── Information supplied ──
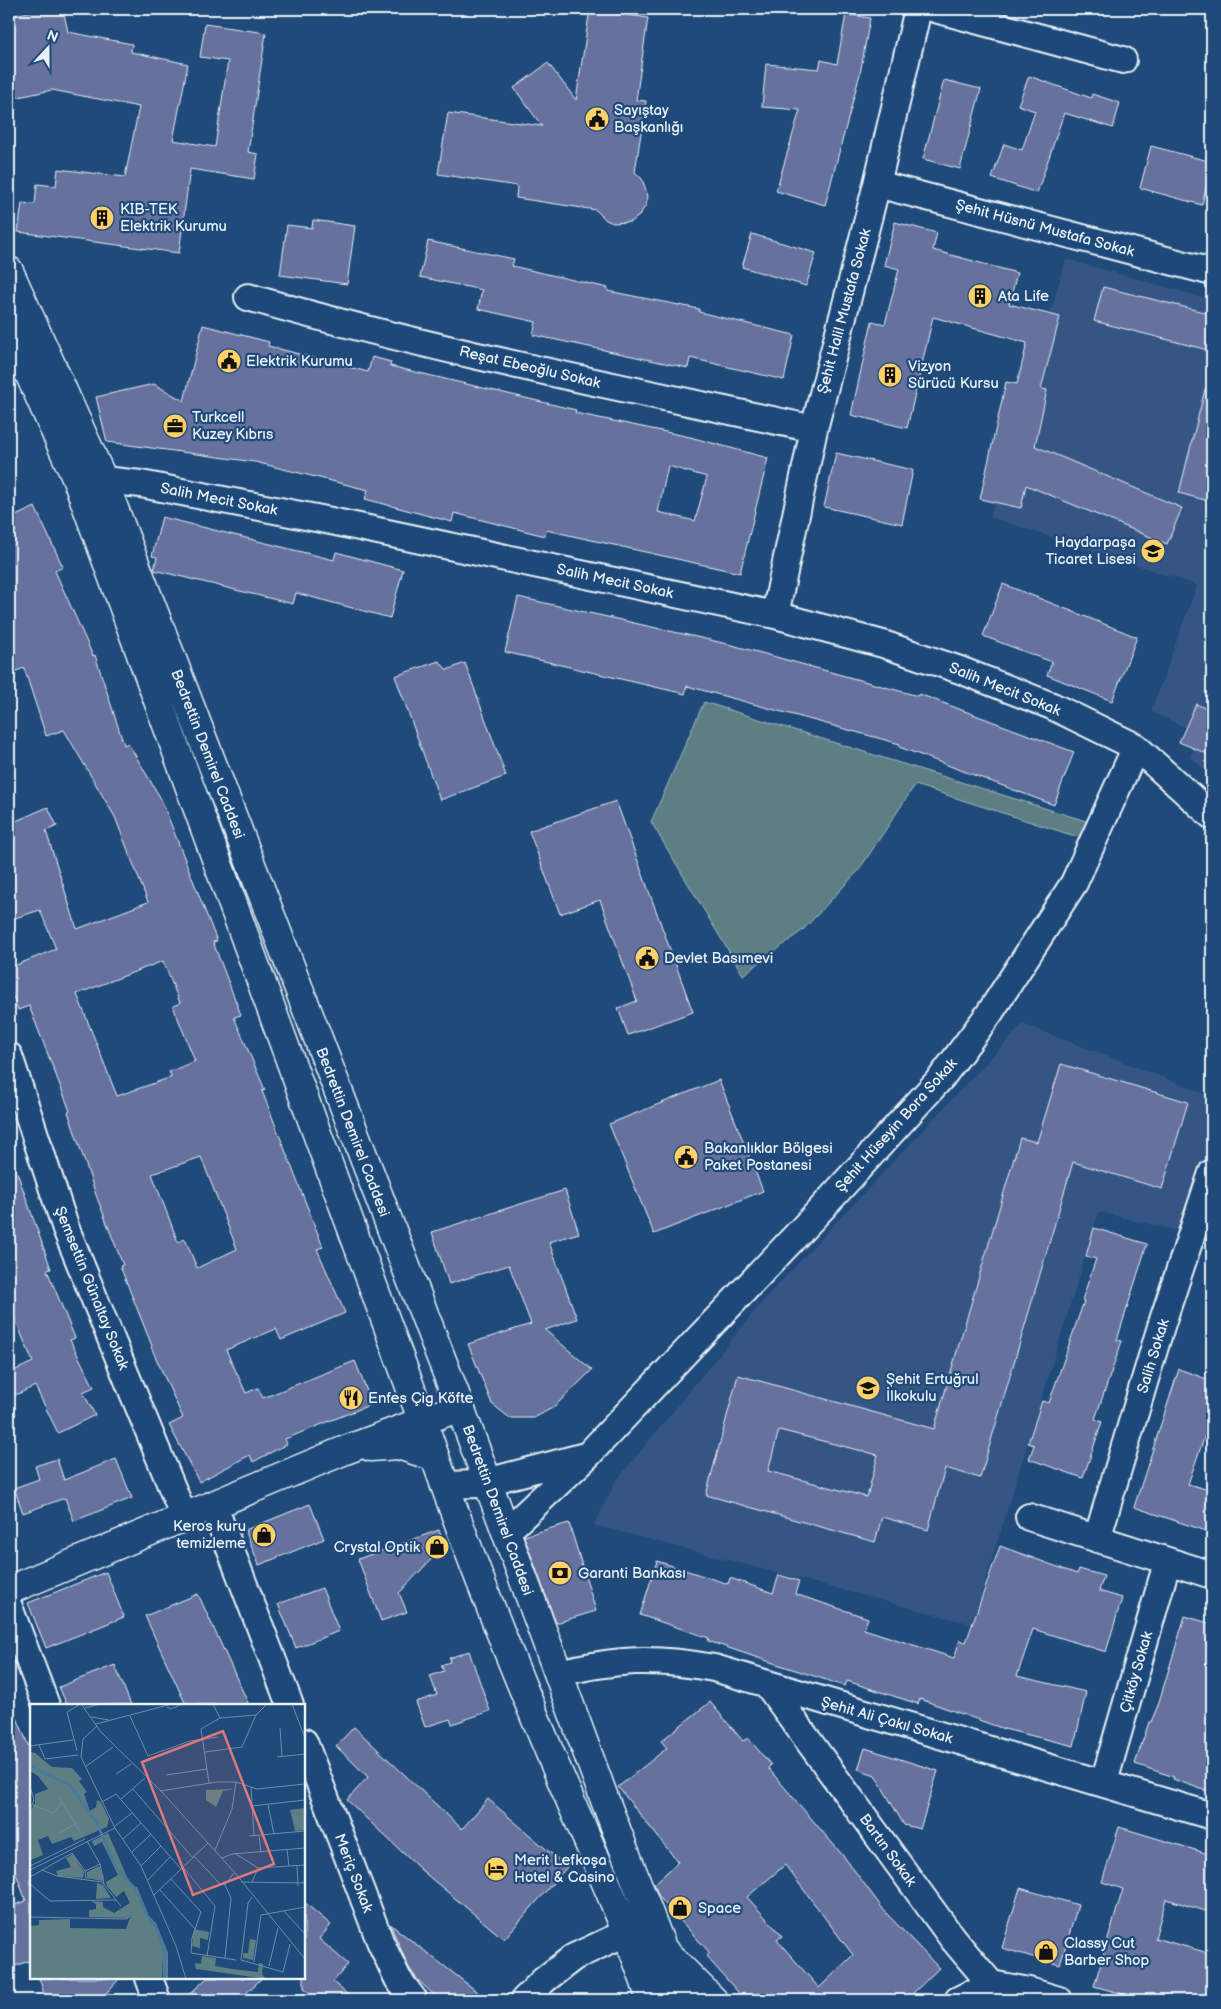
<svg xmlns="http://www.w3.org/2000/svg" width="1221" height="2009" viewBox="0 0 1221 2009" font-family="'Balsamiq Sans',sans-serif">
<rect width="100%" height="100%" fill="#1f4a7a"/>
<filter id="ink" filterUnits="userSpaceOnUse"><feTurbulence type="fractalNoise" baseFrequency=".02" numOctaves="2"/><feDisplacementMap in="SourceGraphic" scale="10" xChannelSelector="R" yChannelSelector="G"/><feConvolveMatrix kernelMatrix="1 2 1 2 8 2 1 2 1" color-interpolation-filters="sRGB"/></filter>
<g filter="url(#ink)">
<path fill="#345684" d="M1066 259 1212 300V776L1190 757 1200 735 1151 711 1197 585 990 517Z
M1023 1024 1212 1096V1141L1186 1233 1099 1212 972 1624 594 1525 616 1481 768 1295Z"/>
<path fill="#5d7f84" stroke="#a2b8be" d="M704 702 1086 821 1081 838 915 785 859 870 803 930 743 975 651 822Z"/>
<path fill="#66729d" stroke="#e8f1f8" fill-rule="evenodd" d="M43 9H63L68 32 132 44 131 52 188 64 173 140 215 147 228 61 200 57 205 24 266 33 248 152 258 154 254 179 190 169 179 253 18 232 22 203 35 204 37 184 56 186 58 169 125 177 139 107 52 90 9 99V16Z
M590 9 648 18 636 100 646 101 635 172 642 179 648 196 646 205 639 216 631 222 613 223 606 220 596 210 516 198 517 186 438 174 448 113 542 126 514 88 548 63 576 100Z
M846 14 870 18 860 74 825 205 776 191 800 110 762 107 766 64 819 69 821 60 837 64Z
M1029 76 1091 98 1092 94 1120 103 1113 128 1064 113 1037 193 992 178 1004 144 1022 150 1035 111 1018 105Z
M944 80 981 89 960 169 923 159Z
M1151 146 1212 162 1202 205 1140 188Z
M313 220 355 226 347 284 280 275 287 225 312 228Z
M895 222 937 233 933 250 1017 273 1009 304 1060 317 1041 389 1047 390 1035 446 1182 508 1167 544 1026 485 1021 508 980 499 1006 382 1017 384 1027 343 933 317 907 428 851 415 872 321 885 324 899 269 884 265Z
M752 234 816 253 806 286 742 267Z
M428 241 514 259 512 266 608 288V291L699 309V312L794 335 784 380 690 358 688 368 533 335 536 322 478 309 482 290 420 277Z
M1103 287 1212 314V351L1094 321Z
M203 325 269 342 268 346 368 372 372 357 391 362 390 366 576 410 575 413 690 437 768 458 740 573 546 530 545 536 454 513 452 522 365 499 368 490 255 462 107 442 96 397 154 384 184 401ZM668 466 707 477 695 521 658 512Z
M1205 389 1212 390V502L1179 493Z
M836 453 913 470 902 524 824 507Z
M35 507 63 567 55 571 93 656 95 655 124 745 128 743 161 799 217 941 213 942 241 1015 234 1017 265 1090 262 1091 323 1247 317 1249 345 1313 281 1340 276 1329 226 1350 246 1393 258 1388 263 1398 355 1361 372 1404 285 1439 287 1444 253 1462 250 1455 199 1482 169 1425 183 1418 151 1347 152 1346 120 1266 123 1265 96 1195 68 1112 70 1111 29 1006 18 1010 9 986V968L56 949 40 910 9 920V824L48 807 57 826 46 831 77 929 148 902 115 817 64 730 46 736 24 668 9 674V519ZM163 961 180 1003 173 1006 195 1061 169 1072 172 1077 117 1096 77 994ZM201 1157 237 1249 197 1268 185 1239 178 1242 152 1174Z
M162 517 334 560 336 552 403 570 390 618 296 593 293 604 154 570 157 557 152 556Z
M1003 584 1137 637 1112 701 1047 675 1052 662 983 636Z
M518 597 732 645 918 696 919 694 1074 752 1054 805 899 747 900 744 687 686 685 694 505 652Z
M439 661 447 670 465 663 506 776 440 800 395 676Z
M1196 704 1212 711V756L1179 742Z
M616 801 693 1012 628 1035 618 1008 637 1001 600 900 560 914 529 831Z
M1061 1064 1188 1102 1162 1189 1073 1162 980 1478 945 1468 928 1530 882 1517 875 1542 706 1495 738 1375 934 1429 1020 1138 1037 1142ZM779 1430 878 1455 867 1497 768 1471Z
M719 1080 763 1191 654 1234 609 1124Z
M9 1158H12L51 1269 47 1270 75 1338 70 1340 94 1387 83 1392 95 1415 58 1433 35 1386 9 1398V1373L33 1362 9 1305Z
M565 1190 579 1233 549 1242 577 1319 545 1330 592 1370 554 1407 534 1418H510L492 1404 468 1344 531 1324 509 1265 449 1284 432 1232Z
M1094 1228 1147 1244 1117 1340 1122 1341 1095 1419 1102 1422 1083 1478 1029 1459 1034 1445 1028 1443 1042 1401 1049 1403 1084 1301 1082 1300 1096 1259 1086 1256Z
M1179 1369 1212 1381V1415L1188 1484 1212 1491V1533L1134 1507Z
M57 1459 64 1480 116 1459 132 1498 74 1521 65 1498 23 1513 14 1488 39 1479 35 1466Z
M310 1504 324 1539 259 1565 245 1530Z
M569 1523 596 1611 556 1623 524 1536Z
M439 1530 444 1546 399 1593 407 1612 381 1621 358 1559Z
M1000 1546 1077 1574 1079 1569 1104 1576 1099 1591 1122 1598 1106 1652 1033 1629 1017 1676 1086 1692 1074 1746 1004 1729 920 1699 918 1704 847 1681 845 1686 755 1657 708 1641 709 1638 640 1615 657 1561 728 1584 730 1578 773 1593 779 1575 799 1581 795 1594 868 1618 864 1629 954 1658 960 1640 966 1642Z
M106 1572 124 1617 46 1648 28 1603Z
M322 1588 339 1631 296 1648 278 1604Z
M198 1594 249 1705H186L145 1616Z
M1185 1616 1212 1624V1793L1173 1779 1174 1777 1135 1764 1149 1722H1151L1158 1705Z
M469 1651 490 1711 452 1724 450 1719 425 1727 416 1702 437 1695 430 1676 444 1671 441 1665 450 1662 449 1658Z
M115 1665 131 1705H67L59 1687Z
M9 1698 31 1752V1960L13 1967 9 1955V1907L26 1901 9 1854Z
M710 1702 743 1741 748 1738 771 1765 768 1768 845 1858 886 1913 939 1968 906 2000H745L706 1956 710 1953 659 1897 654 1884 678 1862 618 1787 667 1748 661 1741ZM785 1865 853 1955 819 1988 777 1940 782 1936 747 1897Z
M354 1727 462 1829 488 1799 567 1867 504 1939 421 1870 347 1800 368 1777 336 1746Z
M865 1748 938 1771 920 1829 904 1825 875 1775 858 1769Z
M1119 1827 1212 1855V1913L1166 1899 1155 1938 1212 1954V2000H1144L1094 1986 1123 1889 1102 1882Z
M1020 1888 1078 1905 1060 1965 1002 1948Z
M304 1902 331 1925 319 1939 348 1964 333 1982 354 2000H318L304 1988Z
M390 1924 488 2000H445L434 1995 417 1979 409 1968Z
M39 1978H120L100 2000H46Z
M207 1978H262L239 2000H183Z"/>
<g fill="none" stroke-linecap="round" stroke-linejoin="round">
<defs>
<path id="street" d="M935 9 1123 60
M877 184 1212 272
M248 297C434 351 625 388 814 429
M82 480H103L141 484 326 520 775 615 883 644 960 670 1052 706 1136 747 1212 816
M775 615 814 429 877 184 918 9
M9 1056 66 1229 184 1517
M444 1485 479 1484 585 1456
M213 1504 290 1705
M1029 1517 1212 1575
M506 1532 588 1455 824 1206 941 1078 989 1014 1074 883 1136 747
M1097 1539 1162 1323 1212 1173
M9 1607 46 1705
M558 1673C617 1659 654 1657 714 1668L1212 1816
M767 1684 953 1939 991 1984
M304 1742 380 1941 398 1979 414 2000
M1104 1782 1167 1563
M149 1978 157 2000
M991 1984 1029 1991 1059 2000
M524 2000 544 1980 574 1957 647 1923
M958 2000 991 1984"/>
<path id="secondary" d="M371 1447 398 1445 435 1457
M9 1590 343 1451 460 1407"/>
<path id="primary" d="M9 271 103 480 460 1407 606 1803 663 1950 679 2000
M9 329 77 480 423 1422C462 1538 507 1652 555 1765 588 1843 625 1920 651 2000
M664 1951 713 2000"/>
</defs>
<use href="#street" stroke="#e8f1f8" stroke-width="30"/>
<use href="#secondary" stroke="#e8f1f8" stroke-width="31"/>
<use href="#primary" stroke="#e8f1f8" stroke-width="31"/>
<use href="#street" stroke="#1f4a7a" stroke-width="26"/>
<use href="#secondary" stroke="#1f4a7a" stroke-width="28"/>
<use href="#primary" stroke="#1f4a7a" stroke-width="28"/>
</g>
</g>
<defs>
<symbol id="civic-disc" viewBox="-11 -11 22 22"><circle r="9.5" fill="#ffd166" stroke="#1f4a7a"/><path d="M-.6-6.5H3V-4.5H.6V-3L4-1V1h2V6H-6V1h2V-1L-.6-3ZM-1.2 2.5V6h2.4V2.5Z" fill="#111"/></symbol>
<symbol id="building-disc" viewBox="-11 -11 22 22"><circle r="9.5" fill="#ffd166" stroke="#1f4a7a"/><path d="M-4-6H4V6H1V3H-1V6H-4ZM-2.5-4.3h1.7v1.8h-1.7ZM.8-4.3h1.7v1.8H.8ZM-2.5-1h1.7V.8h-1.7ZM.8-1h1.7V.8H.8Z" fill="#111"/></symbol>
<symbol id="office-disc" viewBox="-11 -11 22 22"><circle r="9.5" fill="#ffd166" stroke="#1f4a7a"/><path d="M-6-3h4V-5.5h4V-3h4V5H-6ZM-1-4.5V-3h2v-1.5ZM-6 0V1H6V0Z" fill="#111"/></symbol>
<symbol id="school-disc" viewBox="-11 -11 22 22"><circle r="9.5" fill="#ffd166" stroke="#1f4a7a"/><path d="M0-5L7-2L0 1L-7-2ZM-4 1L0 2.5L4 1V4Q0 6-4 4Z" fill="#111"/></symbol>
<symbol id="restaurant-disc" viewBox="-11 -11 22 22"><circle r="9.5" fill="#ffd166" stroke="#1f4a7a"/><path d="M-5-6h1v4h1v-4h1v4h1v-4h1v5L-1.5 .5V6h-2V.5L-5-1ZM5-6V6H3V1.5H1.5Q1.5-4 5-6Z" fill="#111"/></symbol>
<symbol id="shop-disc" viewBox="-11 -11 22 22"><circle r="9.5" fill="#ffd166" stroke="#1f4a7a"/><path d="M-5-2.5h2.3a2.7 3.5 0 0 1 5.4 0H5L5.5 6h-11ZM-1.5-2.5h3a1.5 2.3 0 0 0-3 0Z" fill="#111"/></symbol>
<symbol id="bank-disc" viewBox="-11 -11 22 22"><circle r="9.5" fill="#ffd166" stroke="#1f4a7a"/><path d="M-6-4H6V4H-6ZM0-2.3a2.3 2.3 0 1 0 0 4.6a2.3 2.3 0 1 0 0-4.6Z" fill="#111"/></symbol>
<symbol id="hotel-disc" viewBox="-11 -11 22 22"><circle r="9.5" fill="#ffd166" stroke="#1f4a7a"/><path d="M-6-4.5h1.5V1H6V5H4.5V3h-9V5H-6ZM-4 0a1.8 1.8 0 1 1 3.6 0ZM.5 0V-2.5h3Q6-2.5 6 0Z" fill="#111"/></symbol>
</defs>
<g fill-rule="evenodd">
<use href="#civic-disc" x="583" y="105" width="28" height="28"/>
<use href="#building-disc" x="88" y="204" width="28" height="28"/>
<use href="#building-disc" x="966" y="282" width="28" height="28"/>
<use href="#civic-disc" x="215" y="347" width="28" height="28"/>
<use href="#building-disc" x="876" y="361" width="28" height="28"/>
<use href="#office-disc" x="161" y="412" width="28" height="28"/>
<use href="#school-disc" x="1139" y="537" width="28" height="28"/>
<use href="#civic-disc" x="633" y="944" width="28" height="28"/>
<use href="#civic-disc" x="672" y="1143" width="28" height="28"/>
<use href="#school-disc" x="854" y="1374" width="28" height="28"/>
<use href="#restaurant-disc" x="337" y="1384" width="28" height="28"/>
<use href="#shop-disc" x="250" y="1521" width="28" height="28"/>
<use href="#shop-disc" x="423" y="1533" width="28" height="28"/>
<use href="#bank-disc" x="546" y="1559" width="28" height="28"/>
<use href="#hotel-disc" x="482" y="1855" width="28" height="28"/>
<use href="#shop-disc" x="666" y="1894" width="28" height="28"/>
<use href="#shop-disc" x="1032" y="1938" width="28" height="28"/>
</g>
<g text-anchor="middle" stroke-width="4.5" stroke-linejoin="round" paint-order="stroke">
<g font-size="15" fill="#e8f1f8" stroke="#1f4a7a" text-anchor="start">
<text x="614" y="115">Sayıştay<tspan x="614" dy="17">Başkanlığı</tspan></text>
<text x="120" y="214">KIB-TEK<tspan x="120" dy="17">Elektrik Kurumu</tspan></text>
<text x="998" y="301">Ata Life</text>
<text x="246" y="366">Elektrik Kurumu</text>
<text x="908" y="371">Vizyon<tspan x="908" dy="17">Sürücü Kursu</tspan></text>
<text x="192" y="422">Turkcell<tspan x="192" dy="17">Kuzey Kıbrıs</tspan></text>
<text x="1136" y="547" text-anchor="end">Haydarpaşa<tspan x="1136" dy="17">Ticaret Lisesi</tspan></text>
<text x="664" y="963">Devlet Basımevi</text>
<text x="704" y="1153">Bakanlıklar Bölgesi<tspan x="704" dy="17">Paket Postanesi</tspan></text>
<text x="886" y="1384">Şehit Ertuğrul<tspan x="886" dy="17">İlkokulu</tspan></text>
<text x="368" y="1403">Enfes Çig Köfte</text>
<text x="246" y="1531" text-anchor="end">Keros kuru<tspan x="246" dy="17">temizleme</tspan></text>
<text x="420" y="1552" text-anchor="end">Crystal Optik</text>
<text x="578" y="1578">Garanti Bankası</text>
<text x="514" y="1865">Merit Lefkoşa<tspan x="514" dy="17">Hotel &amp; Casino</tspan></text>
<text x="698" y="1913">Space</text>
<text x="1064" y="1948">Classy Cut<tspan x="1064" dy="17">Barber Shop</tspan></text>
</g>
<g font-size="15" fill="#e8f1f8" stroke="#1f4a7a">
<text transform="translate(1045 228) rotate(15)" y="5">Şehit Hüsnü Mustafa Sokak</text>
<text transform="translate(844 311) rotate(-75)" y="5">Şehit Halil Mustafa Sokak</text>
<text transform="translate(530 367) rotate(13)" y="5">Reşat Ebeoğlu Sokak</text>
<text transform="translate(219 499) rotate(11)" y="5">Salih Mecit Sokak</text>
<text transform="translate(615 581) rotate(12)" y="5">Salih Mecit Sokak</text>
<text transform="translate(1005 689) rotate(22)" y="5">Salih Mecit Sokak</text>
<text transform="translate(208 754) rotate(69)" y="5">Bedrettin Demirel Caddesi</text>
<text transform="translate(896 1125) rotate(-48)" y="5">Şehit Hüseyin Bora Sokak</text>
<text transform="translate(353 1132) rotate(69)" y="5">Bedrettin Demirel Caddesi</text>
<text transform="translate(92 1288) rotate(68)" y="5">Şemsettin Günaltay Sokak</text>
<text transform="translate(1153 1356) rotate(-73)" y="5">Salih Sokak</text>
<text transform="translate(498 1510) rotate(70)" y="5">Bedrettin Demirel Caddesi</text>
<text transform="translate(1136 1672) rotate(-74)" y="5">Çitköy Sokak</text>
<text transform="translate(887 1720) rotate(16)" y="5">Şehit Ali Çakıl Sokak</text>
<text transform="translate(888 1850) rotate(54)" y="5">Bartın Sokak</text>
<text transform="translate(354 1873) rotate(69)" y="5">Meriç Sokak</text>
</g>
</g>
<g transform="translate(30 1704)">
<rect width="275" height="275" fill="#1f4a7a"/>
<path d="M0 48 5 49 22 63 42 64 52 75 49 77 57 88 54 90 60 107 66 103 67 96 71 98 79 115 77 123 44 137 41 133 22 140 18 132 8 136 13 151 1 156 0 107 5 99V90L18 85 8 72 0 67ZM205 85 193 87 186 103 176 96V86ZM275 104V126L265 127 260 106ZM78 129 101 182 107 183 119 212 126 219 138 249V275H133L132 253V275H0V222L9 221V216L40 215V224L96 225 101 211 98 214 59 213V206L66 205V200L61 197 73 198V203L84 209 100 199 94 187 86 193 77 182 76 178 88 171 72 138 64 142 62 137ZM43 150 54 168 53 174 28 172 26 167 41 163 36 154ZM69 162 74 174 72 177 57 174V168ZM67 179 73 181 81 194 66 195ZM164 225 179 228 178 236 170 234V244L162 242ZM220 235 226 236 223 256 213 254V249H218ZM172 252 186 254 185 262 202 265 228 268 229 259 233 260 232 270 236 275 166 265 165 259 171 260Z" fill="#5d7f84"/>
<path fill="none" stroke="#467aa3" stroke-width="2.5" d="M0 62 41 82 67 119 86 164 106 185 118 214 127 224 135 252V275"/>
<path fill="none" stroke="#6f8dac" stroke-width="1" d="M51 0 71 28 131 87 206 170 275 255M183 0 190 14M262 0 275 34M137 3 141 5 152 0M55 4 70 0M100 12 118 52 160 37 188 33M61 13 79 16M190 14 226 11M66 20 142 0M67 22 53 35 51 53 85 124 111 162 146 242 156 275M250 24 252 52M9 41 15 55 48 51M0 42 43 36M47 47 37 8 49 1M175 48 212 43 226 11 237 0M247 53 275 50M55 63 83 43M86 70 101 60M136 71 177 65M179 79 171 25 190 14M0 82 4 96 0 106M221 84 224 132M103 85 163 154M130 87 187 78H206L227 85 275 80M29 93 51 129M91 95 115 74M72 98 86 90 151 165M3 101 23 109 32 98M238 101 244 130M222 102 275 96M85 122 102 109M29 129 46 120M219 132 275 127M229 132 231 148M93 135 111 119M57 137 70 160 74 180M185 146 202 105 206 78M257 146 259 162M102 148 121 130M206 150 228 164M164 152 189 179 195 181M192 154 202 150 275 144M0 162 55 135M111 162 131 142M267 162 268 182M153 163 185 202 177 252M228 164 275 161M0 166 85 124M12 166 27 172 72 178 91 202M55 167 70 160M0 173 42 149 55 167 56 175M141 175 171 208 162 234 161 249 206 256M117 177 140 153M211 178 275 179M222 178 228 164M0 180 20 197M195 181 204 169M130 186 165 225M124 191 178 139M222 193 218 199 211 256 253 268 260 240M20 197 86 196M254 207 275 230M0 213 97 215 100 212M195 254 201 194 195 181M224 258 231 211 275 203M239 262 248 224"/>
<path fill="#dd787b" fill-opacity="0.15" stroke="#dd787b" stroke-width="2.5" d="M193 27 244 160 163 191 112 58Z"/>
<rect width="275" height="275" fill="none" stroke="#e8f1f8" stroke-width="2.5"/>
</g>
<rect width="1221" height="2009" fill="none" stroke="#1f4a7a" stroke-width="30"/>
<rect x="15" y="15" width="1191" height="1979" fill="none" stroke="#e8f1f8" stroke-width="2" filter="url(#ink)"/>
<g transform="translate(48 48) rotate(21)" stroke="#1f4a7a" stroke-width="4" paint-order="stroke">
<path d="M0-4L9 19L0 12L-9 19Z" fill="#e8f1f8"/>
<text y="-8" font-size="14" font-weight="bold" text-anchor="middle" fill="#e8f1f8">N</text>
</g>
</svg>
───
> [Problem to work on]: All lines above from the line with "M1094 1228 1147" through the line with "M213 1504 290 1705", both included, are to be set down exactly, with nothing else.

> [Solved exercise]:
M1094 1228 1147 1244 1117 1340 1122 1341 1095 1419 1102 1422 1083 1478 1029 1459 1034 1445 1028 1443 1042 1401 1049 1403 1084 1301 1082 1300 1096 1259 1086 1256Z
M1179 1369 1212 1381V1415L1188 1484 1212 1491V1533L1134 1507Z
M57 1459 64 1480 116 1459 132 1498 74 1521 65 1498 23 1513 14 1488 39 1479 35 1466Z
M310 1504 324 1539 259 1565 245 1530Z
M569 1523 596 1611 556 1623 524 1536Z
M439 1530 444 1546 399 1593 407 1612 381 1621 358 1559Z
M1000 1546 1077 1574 1079 1569 1104 1576 1099 1591 1122 1598 1106 1652 1033 1629 1017 1676 1086 1692 1074 1746 1004 1729 920 1699 918 1704 847 1681 845 1686 755 1657 708 1641 709 1638 640 1615 657 1561 728 1584 730 1578 773 1593 779 1575 799 1581 795 1594 868 1618 864 1629 954 1658 960 1640 966 1642Z
M106 1572 124 1617 46 1648 28 1603Z
M322 1588 339 1631 296 1648 278 1604Z
M198 1594 249 1705H186L145 1616Z
M1185 1616 1212 1624V1793L1173 1779 1174 1777 1135 1764 1149 1722H1151L1158 1705Z
M469 1651 490 1711 452 1724 450 1719 425 1727 416 1702 437 1695 430 1676 444 1671 441 1665 450 1662 449 1658Z
M115 1665 131 1705H67L59 1687Z
M9 1698 31 1752V1960L13 1967 9 1955V1907L26 1901 9 1854Z
M710 1702 743 1741 748 1738 771 1765 768 1768 845 1858 886 1913 939 1968 906 2000H745L706 1956 710 1953 659 1897 654 1884 678 1862 618 1787 667 1748 661 1741ZM785 1865 853 1955 819 1988 777 1940 782 1936 747 1897Z
M354 1727 462 1829 488 1799 567 1867 504 1939 421 1870 347 1800 368 1777 336 1746Z
M865 1748 938 1771 920 1829 904 1825 875 1775 858 1769Z
M1119 1827 1212 1855V1913L1166 1899 1155 1938 1212 1954V2000H1144L1094 1986 1123 1889 1102 1882Z
M1020 1888 1078 1905 1060 1965 1002 1948Z
M304 1902 331 1925 319 1939 348 1964 333 1982 354 2000H318L304 1988Z
M390 1924 488 2000H445L434 1995 417 1979 409 1968Z
M39 1978H120L100 2000H46Z
M207 1978H262L239 2000H183Z"/>
<g fill="none" stroke-linecap="round" stroke-linejoin="round">
<defs>
<path id="street" d="M935 9 1123 60
M877 184 1212 272
M248 297C434 351 625 388 814 429
M82 480H103L141 484 326 520 775 615 883 644 960 670 1052 706 1136 747 1212 816
M775 615 814 429 877 184 918 9
M9 1056 66 1229 184 1517
M444 1485 479 1484 585 1456
M213 1504 290 1705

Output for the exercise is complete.